**TO-DO ITEM A**
Output the full text of the post on the Basil language verbatim, from its first line to its last.

**EXERCISE TEXT**
((
This is just a copy paste from this mastodon thread
More docs are here now: https://codeberg.org/pastagang/basil
Cheat sheet here: /blog/basil/docs.html
Posts
#pastagang just soft launched a new hydra language :o #basil

These two are the same semanticaly.

Basil is just a veeeeery thin syntax sugar layer over hydra, its literly being translated into hydra JS code, and then its just normal hydra (or well hydro!) code.
Lots of bugs probably, lots of caveats. no special array syntax (yet?)
in this language # and \n are the same.
(well most of the time; there are places where new lines are ok, but # isn’t)
Both (usually) are the “chaining operator”
so o # r becomes o().r()
arguments, are space delimited
() denote sub-chains (and its the only way to start one, you always need them in add/layer/mod)
<: and :> sourond “javaScript literal”. everything in between will not be modified or parsed. Only way to do dynamic arguments currently.
all aliases are here (currently) https://nudel.cc/basil/basil.js Or see the code here: https://codeberg.org/pastagang/basil/src/branch/main/src/basil.ts
Note that some also reshuffle the arguments!
rs .2 becomes .rotate(0, .2)
I still struggle with a basil-native lambda syntax.
If I try to not parse JS I need a syntax that is invalid in JS, so somthing like:
h (> fft(0,1) <)
(just a bit different from what works currently: <: () => fft(0,1) :> )
But it feels a bit weird. also having to ways of interleaving JS, with slightly different semantics is also not ideal.
Another direction would be to have real native lambdas somehow.
))
**TO-DO ITEM B**
Switch "Infos" to "Informations" in the lines of the listing starting at its first line and ending at the line containing "L’ÉQUIPE DE RECHERCHE", keeping everything else unchanged. Give only those lines.

**MATERIAL PROVIDED**
((
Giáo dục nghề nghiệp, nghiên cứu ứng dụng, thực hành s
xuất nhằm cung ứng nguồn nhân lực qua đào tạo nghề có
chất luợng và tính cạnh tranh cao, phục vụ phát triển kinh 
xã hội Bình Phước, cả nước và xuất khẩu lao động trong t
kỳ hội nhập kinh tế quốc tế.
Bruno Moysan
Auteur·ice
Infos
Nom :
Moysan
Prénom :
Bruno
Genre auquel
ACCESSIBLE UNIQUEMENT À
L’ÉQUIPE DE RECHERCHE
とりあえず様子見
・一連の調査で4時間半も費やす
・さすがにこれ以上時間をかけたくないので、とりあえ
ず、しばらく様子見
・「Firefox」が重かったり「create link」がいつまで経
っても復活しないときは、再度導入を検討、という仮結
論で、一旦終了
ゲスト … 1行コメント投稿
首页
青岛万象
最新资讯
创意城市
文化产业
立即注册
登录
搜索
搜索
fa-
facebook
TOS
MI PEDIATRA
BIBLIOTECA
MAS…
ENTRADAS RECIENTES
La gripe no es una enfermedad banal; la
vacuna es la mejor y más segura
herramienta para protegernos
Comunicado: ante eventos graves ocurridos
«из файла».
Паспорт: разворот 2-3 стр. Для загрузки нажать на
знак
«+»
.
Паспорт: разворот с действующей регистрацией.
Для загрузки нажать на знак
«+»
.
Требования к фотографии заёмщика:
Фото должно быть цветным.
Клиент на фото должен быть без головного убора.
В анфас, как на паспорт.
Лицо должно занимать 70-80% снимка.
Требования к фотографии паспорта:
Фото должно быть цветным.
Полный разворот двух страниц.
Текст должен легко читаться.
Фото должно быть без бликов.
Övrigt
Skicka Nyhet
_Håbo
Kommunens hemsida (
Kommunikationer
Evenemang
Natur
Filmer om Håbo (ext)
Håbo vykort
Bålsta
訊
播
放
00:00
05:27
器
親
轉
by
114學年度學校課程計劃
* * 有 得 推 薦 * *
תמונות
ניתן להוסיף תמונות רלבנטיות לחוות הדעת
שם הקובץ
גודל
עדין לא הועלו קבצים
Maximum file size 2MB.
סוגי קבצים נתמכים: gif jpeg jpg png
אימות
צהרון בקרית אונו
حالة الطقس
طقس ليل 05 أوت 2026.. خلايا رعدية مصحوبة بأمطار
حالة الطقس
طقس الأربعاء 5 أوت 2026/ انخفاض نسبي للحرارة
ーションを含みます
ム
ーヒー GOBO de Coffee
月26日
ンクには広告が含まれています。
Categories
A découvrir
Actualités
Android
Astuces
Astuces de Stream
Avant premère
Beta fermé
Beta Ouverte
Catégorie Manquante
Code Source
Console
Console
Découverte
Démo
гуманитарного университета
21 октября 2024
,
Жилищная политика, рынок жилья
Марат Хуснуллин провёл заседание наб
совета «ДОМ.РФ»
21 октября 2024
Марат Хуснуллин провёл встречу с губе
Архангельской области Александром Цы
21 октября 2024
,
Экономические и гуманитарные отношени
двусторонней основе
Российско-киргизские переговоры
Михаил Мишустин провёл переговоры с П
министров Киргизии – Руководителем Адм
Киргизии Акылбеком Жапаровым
))
**WRITTEN RESPONSE A**
This is just a copy paste from this mastodon thread
More docs are here now: https://codeberg.org/pastagang/basil
Cheat sheet here: /blog/basil/docs.html
Posts
#pastagang just soft launched a new hydra language :o #basil

These two are the same semanticaly.

Basil is just a veeeeery thin syntax sugar layer over hydra, its literly being translated into hydra JS code, and then its just normal hydra (or well hydro!) code.
Lots of bugs probably, lots of caveats. no special array syntax (yet?)
in this language # and \n are the same.
(well most of the time; there are places where new lines are ok, but # isn’t)
Both (usually) are the “chaining operator”
so o # r becomes o().r()
arguments, are space delimited
() denote sub-chains (and its the only way to start one, you always need them in add/layer/mod)
<: and :> sourond “javaScript literal”. everything in between will not be modified or parsed. Only way to do dynamic arguments currently.
all aliases are here (currently) https://nudel.cc/basil/basil.js Or see the code here: https://codeberg.org/pastagang/basil/src/branch/main/src/basil.ts
Note that some also reshuffle the arguments!
rs .2 becomes .rotate(0, .2)
I still struggle with a basil-native lambda syntax.
If I try to not parse JS I need a syntax that is invalid in JS, so somthing like:
h (> fft(0,1) <)
(just a bit different from what works currently: <: () => fft(0,1) :> )
But it feels a bit weird. also having to ways of interleaving JS, with slightly different semantics is also not ideal.
Another direction would be to have real native lambdas somehow.

**WRITTEN RESPONSE B**
Giáo dục nghề nghiệp, nghiên cứu ứng dụng, thực hành s
xuất nhằm cung ứng nguồn nhân lực qua đào tạo nghề có
chất luợng và tính cạnh tranh cao, phục vụ phát triển kinh 
xã hội Bình Phước, cả nước và xuất khẩu lao động trong t
kỳ hội nhập kinh tế quốc tế.
Bruno Moysan
Auteur·ice
Informations
Nom :
Moysan
Prénom :
Bruno
Genre auquel
ACCESSIBLE UNIQUEMENT À
L’ÉQUIPE DE RECHERCHE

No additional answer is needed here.